Texas is really growing and the Catholic Church is growing along with the state! The Lone Star State is the place to be. Check this out from Whispers:
On a related note, every top-tier posting on the nation's appointment docket might now be put to bed, but the new vacancy in Texas' capital makes for a significant trio of Lone Star dioceses set to receive new chiefs.
What the three lack in prominence, see, they more than make up for in numbers, with each showing ever-expansive growth over recent years. Bottom line: it's all worth keeping an eye on.
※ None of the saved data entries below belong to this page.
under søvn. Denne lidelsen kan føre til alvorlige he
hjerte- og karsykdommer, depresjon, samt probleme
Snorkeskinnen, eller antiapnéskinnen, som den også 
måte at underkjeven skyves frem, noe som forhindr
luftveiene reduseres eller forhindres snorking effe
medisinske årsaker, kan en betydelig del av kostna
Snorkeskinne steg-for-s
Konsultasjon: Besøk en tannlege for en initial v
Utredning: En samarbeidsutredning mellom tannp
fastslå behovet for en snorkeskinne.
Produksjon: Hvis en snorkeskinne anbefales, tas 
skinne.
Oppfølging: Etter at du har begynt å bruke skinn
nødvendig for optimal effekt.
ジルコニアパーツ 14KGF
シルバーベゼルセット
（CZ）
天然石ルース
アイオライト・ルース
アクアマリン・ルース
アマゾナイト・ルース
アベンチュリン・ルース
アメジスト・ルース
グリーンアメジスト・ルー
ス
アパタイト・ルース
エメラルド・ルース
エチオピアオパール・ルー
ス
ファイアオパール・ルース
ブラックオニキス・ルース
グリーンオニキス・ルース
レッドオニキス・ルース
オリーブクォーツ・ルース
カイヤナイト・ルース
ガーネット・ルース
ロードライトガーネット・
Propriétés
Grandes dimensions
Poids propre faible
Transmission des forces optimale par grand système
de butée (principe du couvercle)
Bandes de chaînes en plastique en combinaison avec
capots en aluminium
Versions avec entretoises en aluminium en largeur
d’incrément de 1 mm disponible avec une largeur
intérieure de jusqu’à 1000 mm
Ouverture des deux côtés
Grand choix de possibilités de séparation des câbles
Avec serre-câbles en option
Beyond the Austin church -- its membership doubled since 1990 -- Bishop Edmond Carmody of Corpus Christi (diocesan pop. 400,000, tripled from 1980) reached the retirement age of 75 in March, while the nation's most-Catholic diocese -- the million-plus Brownsville church, where Catholics comprise nearly nine-tenths of the Rio Grande Valley's inhabitants, all told -- likewise looks toward a successor for Bishop Raymundo Peña, who sent his letter over in February.
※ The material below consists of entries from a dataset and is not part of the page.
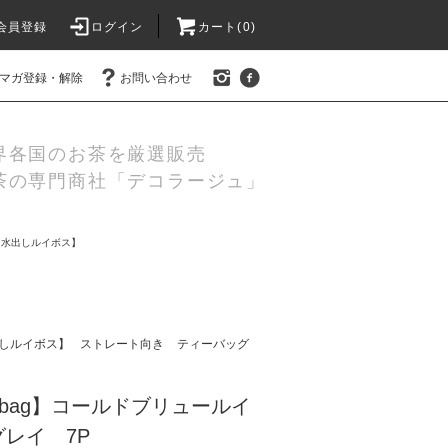
会員登録
ログイン
カート(
0
)
マガ登録・解除
お問い合わせ
界各国のお茶を厳選販売
茶の専門商社「デコラージュ」
【水出しルイボス】
しルイボス】
ストレート向き
ティーバッグ
abag】コールドブリュールイ
レイ 7P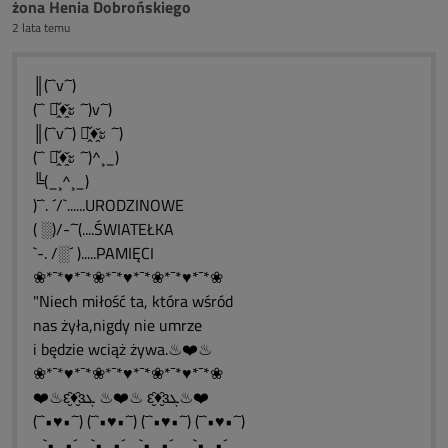
żona Henia Dobrońskiego
2 lata temu
║(¯`v´¯)
(¯` ะ̭̌♦̭̌ะ ´¯)v´¯)
║(¯`v´¯) ะ̭̌♦̭̌ะ ´¯)
(¯` ะ̭̌♦̭̌ะ ´¯)^¸_)
╚(_¸^¸_)
)¯`. ´/`......URODZINOWE
( ░)/-´¯(....ŚWIATEŁKA
`-. /░´ ).....PAMIĘCI
❀*¯*♥*¯*❀*¯*♥*¯*❀*¯*♥*¯*❀
"Niech miłość ta, która wśród
nas żyła,nigdy nie umrze
i będzie wciąż żywa.♨❤️♨
❀*¯*♥*¯*❀*¯*♥*¯*❀*¯*♥*¯*❀
❤️♨ԑ̮̑♦̮̑ɜܓ ♨❤️♨ ԑ̮̑♦̮̑ɜܓ♨❤️
(¯`•♥•´¯) (¯`•♥•´¯) (¯`•♥•´¯) (¯`•♥•´¯)
_`•.¸.•´_ `•.¸.•´_ `•.¸.•´__`•.¸.•´_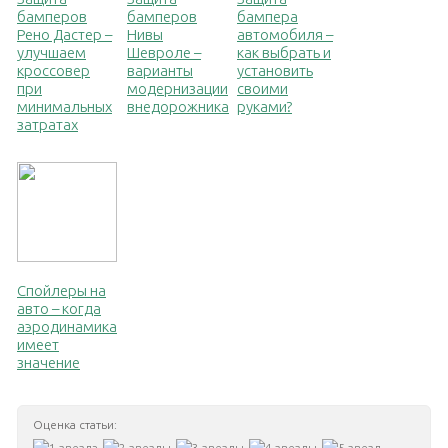
бамперов
бамперов
бампера
Рено Дастер –
Нивы
автомобиля –
улучшаем
Шевроле –
как выбрать и
кроссовер
варианты
установить
при
модернизации
своими
минимальных
внедорожника
руками?
затратах
Спойлеры на
авто – когда
аэродинамика
имеет
значение
Оценка статьи: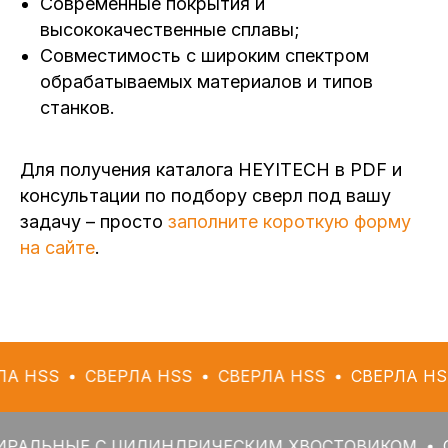
Современные покрытия и
высококачественные сплавы;
Совместимость с широким спектром
обрабатываемых материалов и типов
станков.
Для получения каталога HEYITECH в PDF и
консультации по подбору сверл под вашу
задачу – просто
заполните короткую форму
на сайте
.
СВЕРЛА HSS
СВЕРЛА HSS
СВЕРЛА HSS
СВЕ
ЫЕ С ЦИЛИНДРИЧЕСКИМ ХВОСТОВИКОМ
СВЕРЛА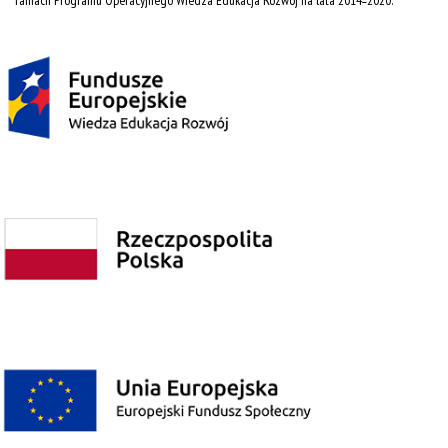
ramach Programu Operacyjnego Wiedza Edukacja Rozwój na lata 2014˗2020.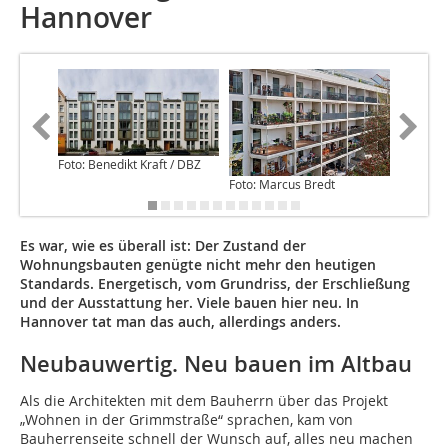
Hannover
Foto: Benedikt Kraft / DBZ
Foto: Marcus Bredt
Foto: Be
Es war, wie es überall ist: Der Zustand der
Wohnungsbauten genügte nicht mehr den heutigen
Standards. Energetisch, vom Grundriss, der Erschließung
und der Ausstattung her. Viele bauen hier neu. In
Hannover tat man das auch, allerdings anders.
Neubauwertig. Neu bauen im Altbau
Als die Architekten mit dem Bauherrn über das Projekt
„Wohnen in der Grimmstraße“ sprachen, kam von
Bauherrenseite schnell der Wunsch auf, alles neu machen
Its Catholic contingent likewise trebled in size since the 80's, the latter especially portends even more of a boom -- at the close of its first synod in 2007, fully half of the Brownsville fold was reported to be age 25 or younger, a stat one'd be hard-pressed to find anywhere else on these shores.
All three fall in the province of Galveston-Houston, home to the American South's first cardinal... himself still awaiting another auxiliary -- or, better still, two -- to help keep after his own charge, all 1.5 million of it.
At mid-decade, Texas' 5 million Catholics overtook Baptists to become the mega-state's largest religious group.